» Data supplied

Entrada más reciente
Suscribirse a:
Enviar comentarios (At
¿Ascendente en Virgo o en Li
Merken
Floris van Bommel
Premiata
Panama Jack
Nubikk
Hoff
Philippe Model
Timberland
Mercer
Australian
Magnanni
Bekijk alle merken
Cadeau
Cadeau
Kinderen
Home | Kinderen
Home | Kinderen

* * *

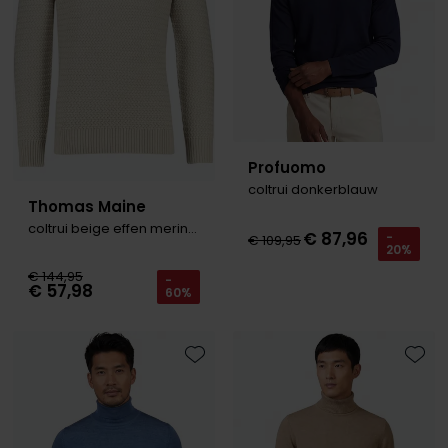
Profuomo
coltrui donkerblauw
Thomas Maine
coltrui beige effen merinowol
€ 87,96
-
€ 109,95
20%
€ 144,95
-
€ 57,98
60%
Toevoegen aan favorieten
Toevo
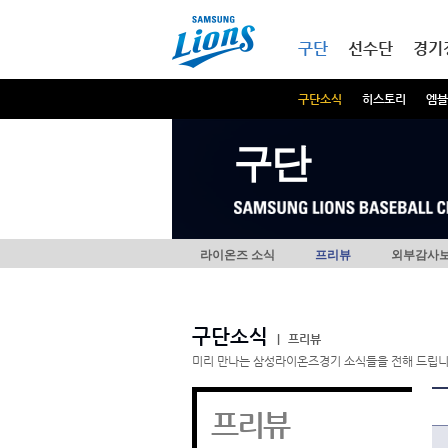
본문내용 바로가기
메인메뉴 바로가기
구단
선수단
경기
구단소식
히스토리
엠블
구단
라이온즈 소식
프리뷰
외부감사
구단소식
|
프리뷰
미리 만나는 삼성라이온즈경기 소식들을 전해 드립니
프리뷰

---

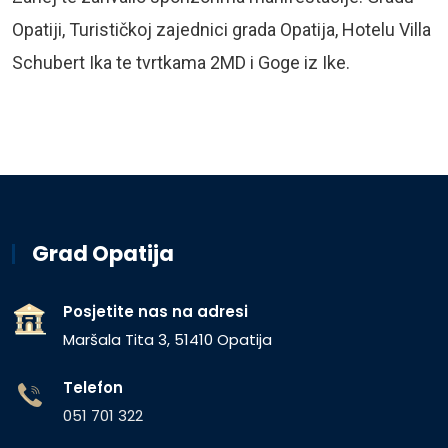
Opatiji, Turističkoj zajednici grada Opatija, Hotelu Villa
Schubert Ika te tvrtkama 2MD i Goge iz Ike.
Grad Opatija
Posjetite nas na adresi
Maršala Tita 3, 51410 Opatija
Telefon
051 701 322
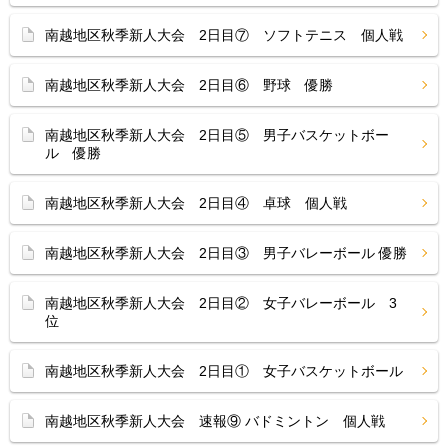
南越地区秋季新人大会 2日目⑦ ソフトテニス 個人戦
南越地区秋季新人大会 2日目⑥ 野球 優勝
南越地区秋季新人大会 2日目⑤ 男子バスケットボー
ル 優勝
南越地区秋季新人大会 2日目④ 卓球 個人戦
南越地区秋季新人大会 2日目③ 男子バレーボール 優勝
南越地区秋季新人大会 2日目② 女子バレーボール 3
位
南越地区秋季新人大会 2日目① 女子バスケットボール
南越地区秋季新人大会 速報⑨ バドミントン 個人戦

» Task brief
Provide only the number of lines in the records containing the string "coltrui".

» Task solution
2